The AFT recently polled educators, who have been working harder than ever to help our kids in this pandemic. Eighty-five percent of AFT teachers and school staff support a return to in-person learning with the science and health and safety guardrails that the AFT laid out—safeguards like masks, physical distancing, sanitizing, ventilation upgrades, testing and contact tracing. Educators also strongly approve of the Biden administration’s plan to reopen schools.
This is not to suggest that educators are not afraid of this deadly virus that spreads asymptomatically and invisibly. Our poll found that 64 percent worry they might get infected with COVID-19 at work and 71 percent fear they could infect someone in their family. Yet the vast majority are willing to return to their schools with the necessary safeguards, including priority access to the vaccine, given the essential work they do.
Educators’ overwhelming support for a safe return to in-school learning raises the question of whether, if the federal government early in the pandemic had provided a plan to reopen schools similar to the Biden administration’s, with the resources to fund it, millions more students would be learning in person now, instead of remotely. It’s time to work with teachers and their unions to reopen schools safely for in-person instruction, instead of blaming them for the continuation of a pandemic made incalculably worse by the last administration.
The Centers for Disease Control and Prevention recently issued new guidelines for reopening schools. The guidelines reinforce the need for mitigation strategies to prevent the spread of the coronavirus, testing to detect asymptomatic transmission, vaccine prioritization for teachers and school staff, and accommodations for educators with pre-existing conditions and those taking care of others at risk.
Teachers unions have negotiated such health guardrails in Boston, Chicago, New York City, San Francisco, Washington, D.C., and elsewhere—playing a critical role in enabling in-person learning to resume that other school districts could emulate.
But countless places lack the resources to implement the necessary safety provisions, because the pandemic and resulting recession have drained state and local coffers.
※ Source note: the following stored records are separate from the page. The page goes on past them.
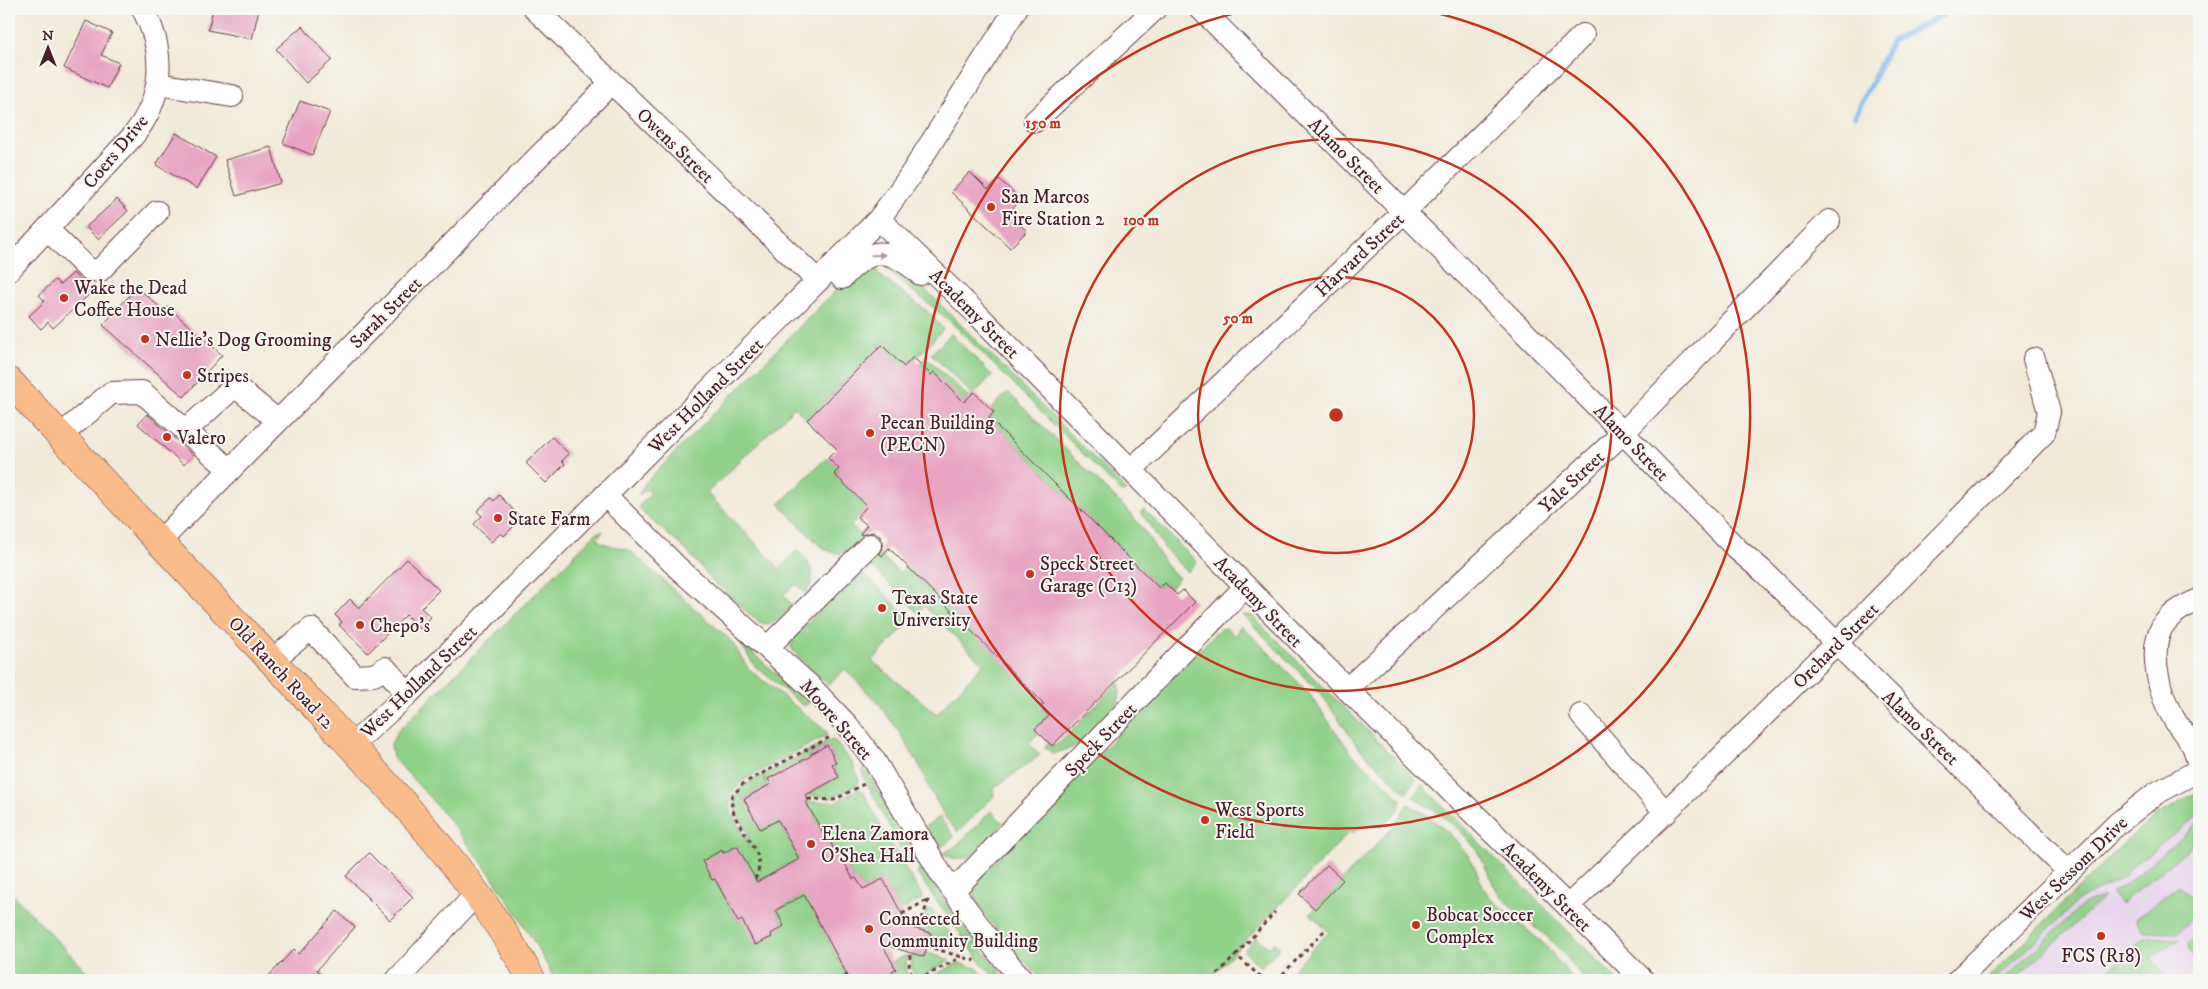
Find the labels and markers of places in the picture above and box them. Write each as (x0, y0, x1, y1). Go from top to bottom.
place label: San Marcos Fire Station 2 (1001, 186, 1105, 231)
marker: San Marcos Fire Station 2 (985, 201, 997, 213)
place label: Wake the Dead Coffee House (73, 277, 188, 322)
marker: Wake the Dead Coffee House (58, 292, 70, 304)
place label: Nellie’s Dog Grooming (155, 329, 332, 352)
marker: Nellie’s Dog Grooming (139, 333, 151, 345)
place label: Stripes (197, 365, 249, 388)
marker: Stripes (181, 369, 193, 381)
centre of rings (1327, 406, 1345, 424)
place label: Pecan Building (PECN) (880, 412, 995, 457)
place label: Valero (176, 427, 226, 450)
marker: Pecan Building (PECN) (864, 427, 876, 439)
marker: Valero (161, 431, 173, 443)
place label: State Farm (508, 508, 591, 531)
marker: State Farm (492, 512, 504, 524)
place label: Speck Street Garage (C13) (1040, 553, 1137, 598)
marker: Speck Street Garage (C13) (1024, 568, 1036, 580)
place label: Texas State University (892, 587, 978, 632)
marker: Texas State University (876, 602, 888, 614)
place label: Chepo's (370, 615, 430, 638)
marker: Chepo's (354, 619, 366, 631)
place label: West Sports Field (1214, 799, 1304, 844)
marker: West Sports Field (1199, 814, 1211, 826)
place label: Elena Zamora O'Shea Hall (821, 823, 929, 868)
marker: Elena Zamora O'Shea Hall (805, 838, 817, 850)
place label: Bobcat Soccer Complex (1426, 904, 1533, 949)
place label: Connected Community Building (879, 908, 1039, 953)
marker: Bobcat Soccer Complex (1410, 919, 1422, 931)
marker: Connected Community Building (863, 923, 875, 935)
marker: FCS (R18) (2095, 930, 2107, 942)
place label: FCS (R18) (2061, 945, 2141, 968)

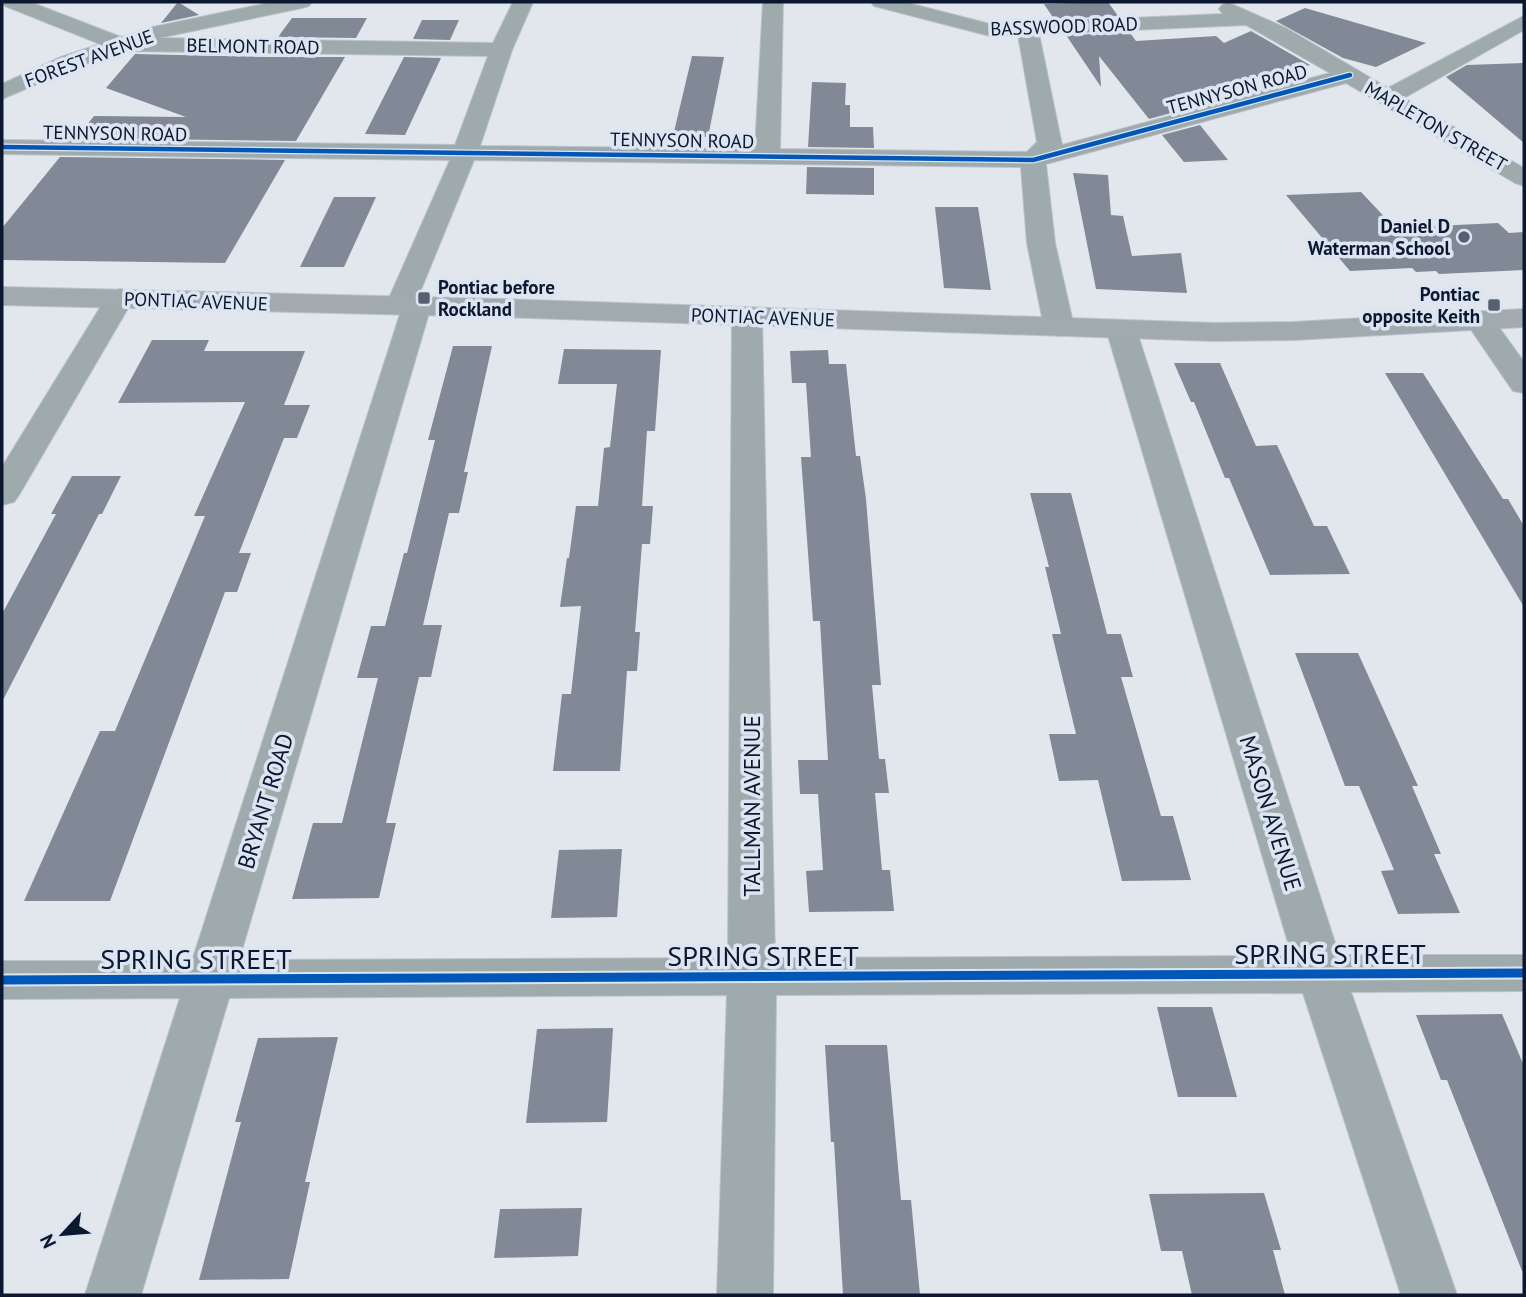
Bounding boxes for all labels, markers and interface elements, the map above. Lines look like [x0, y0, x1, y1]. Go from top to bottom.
street label: BASSWOOD ROAD [990, 11, 1138, 41]
street label: FOREST AVENUE [21, 24, 157, 92]
street label: BELMONT ROAD [186, 33, 320, 59]
street label: TENNYSON ROAD [1164, 59, 1310, 119]
street label: MAPLETON STREET [1361, 76, 1512, 177]
street label: TENNYSON ROAD [43, 120, 187, 146]
street label: TENNYSON ROAD [610, 127, 754, 153]
place label: Daniel D Waterman School [1308, 214, 1450, 260]
marker: Daniel D Waterman School [1456, 229, 1472, 245]
place label: Pontiac before Rockland [438, 275, 555, 321]
place label: Pontiac opposite Keith [1362, 282, 1480, 328]
street label: PONTIAC AVENUE [124, 286, 268, 316]
marker: Pontiac before Rockland [416, 290, 432, 306]
marker: Pontiac opposite Keith [1486, 297, 1502, 313]
street label: PONTIAC AVENUE [691, 302, 835, 332]
street label: TALLMAN AVENUE [737, 715, 766, 897]
street label: BRYANT ROAD [231, 730, 299, 872]
street label: MASON AVENUE [1234, 732, 1308, 894]
street label: SPRING STREET [1234, 935, 1426, 972]
street label: SPRING STREET [667, 937, 859, 974]
street label: SPRING STREET [100, 940, 292, 977]
north arrow [28, 1199, 98, 1269]
text: N [34, 1231, 61, 1252]

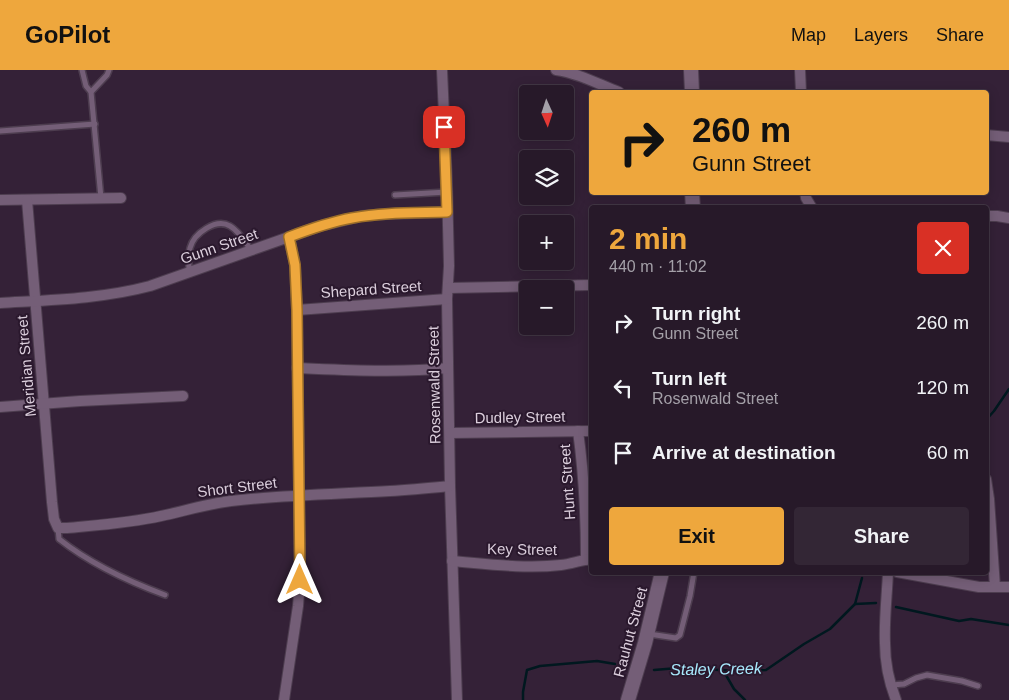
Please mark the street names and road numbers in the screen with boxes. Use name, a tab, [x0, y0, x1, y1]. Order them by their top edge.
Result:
street label: Gunn Street	[178, 225, 261, 267]
street label: Shepard Street	[320, 277, 423, 301]
street label: Meridian Street	[13, 314, 39, 417]
street label: Rosenwald Street	[424, 325, 444, 444]
street label: Dudley Street	[474, 408, 566, 426]
street label: Hunt Street	[556, 443, 578, 520]
street label: Short Street	[196, 474, 279, 500]
street label: Key Street	[487, 540, 558, 558]
street label: Rauhut Street	[610, 584, 650, 679]

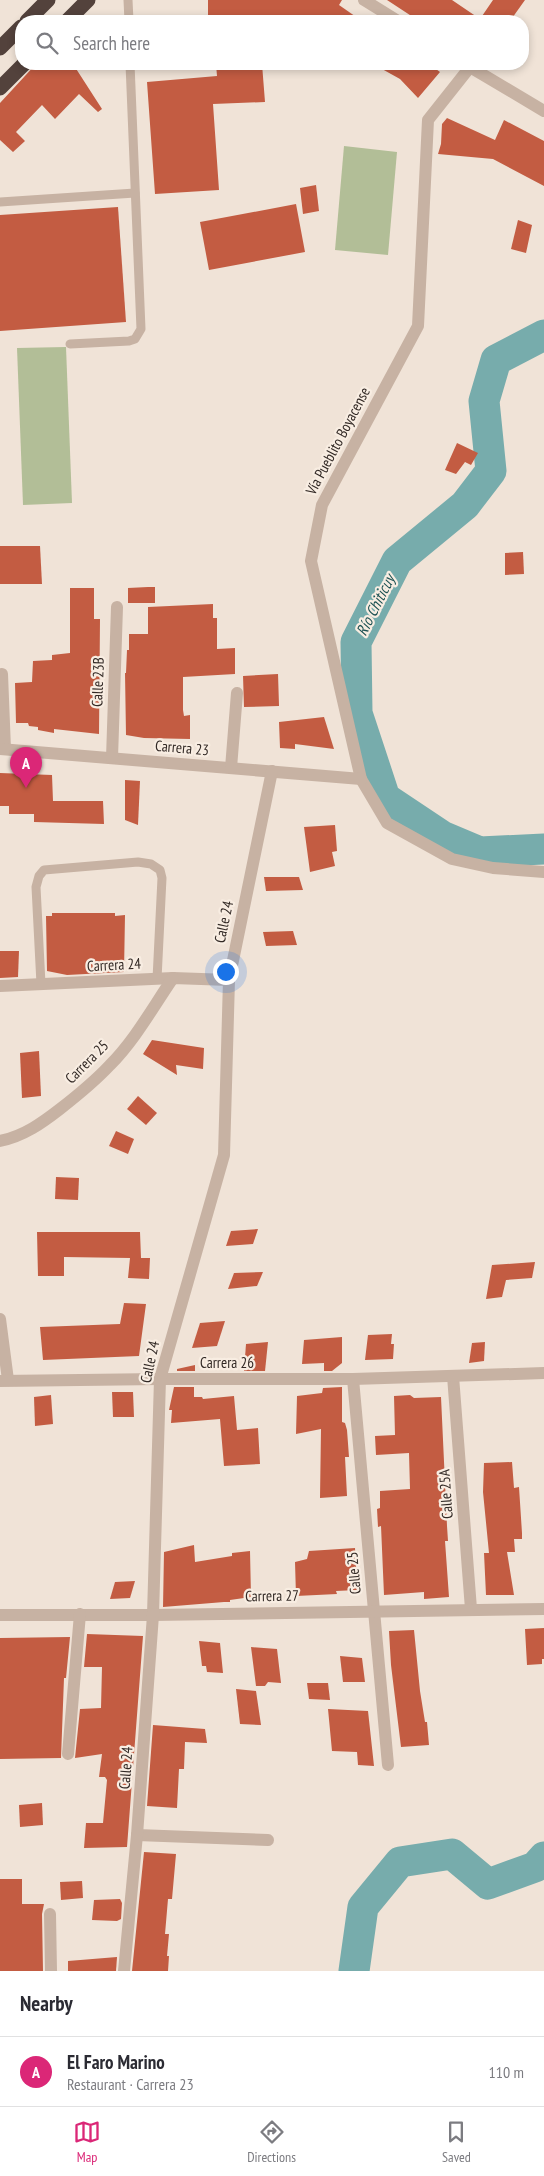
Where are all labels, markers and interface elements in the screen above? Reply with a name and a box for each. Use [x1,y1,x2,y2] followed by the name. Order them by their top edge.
[15,15,529,70] search box
[33,29,61,57] icon: search
[73,31,150,55] text: Search here
[301,384,374,499] street label: Vía Pueblito Boyacense
[351,569,400,639] water label: Río Chiticuy
[87,657,108,707] street label: Calle 23B
[154,736,210,759] street label: Carrera 23
[10,747,42,788] pin: A
[210,899,237,945] street label: Calle 24
[87,954,142,975] street label: Carrera 24
[213,959,239,985] your location
[61,1036,112,1087] street label: Carrera 25
[136,1339,163,1385] street label: Calle 24
[200,1353,254,1372] street label: Carrera 26
[434,1468,457,1519] street label: Calle 25A
[342,1551,365,1595] street label: Calle 25
[245,1586,299,1605] street label: Carrera 27
[115,1746,136,1790] street label: Calle 24
[20,1990,73,2017] text: Nearby
[67,2050,165,2074] text: El Faro Marino
[32,2062,40,2082] text: A
[489,2062,524,2082] text: 110 m
[67,2074,194,2094] text: Restaurant · Carrera 23
[73,2118,101,2166] tab: Map
[247,2118,296,2166] tab: Directions
[442,2118,471,2166] tab: Saved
The Biden administration’s $1.9 trillion American Rescue Plan would fund vaccinations, direct relief to families bearing the brunt of the COVID-19 crisis, and provide crucial local and state aid—including $170 billion to help schools, colleges and universities reopen and operate safely.
This funding is needed immediately to safely reopen schools for in-person teaching and learning for the remainder of this semester, and to allow schools to prepare for this summer, which can and should be a voluntary “second, second semester.” Wealthy parents have an array of summer programs for their children. All students, particularly from under-resourced communities, should have access to programs this summer for reconnection, recreation, enrichment, social and emotional support, and academic growth.
Even as we deal with the challenges at hand, we must reimagine learning beyond COVID-19 and create the conditions to help all children thrive. Rather than the traditional spring state testing, we should assess and respond to students’ wide-ranging needs; support our most vulnerable students; focus on educators’ professional learning and growth to meet these unprecedented challenges; and promote equity and excellence in all of our public schools.
As we approach one year since the first school closures to prevent the spread of the coronavirus, students, families and educators are understandably frustrated. But we all want the same thing—to be together in school, with the conditions and support not only to recover from what has been lost but to thrive and grow. People are recognizing anew how important our public schools are. Let’s do what is needed to make them safe for students and staff to return.